DOCUMENT SECTION START
I’m sure you think you have the craziest of all Jewish families, but with all due respect to your weird uncle who wants to become a rabbi for some esoteric religion like Buddhist Zionism, and your mom who thinks you’re gay because you still aren’t married at 31, I am going to go out on a limb and guess that your family doesn’t have anything on the Feld’s. From yesterdays New York Post, I’ve gathered these stats:
- The Felds are children of Adele and Irvin Feld, who operated the Ringling Bros. circus. While this seems like a wholesome family business, this is a company that has a checkered past for their treatment of animals, and also, employs clowns.
- The sister, Karen, is a gossip columnist.
- In 1984, after Irvin Feld passed away, Karen found out that her name was cut out of the will, so she sued her brother Kenny for $10 million, but reportedly settled for less than $1 million.
- Karen has Tourette’s. Sure, while the disorder has been put to good use by a few hilarious movies, one could only imagine that it isn’t the most pleasant of diseases. Thankfully, Karen has a dog to keep her safe from oncoming seizures: a toy poodle named Campari.
DOCUMENT SECTION END
EXPLORE THE MATERIAL
A. Update the Feld family piece from "I’m sure you" to "also, employs clowns.", putting "acrobats" in place of "clowns".
B. Take the piece about the Feld family further, beginning after its final sentence.
GIVEN RECORDS START
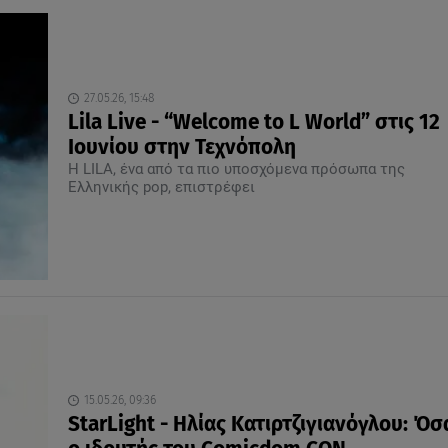
27.05.26, 15:48
Lila Live - “Welcome to L World” στις 12
Ιουνίου στην Τεχνόπολη
Η LILA, ένα από τα πιο υποσχόμενα πρόσωπα της
Ελληνικής pop, επιστρέφει
15.05.26, 09:36
StarLight - Ηλίας Κατιρτζιγιανόγλου: Όσ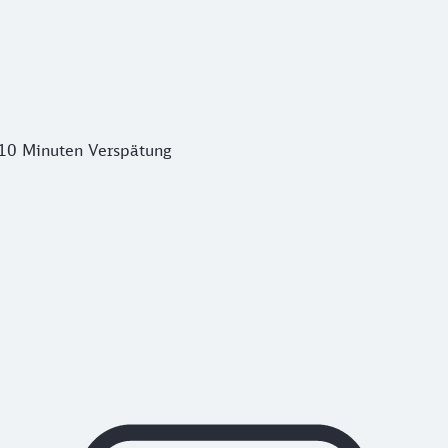
 10 Minuten Verspätung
GIVEN RECORDS END
ANSWER SECTION
A.
I’m sure you think you have the craziest of all Jewish families, but with all due respect to your weird uncle who wants to become a rabbi for some esoteric religion like Buddhist Zionism, and your mom who thinks you’re gay because you still aren’t married at 31, I am going to go out on a limb and guess that your family doesn’t have anything on the Feld’s. From yesterdays New York Post, I’ve gathered these stats:
- The Felds are children of Adele and Irvin Feld, who operated the Ringling Bros. circus. While this seems like a wholesome family business, this is a company that has a checkered past for their treatment of animals, and also, employs acrobats.

B.
- And then there’s the events of the 2007 shiva services for the Feld siblings aunt Shirley, where according to reports, Karen overcome with grief, started shouting the chorus to N.W.A.’s 1988 hit, "Fuck tha Police", except replaced "police" with "rabbi", and was escorted out of the services by security.
- Now Karen and Campari are seeking revenge, as they sue Kenneth for $110 million dollars.
With all that said, Passover is coming up. Your entire family is going to have to sit at a table, and wait forever to eat. Your mind will inevitably wander, and the though will begin to think about how your family drives you absolutely insane. When that thought crosses your head, I want you to think about the Feld’s, and realize that you’ve got it made compared to those nutjobs.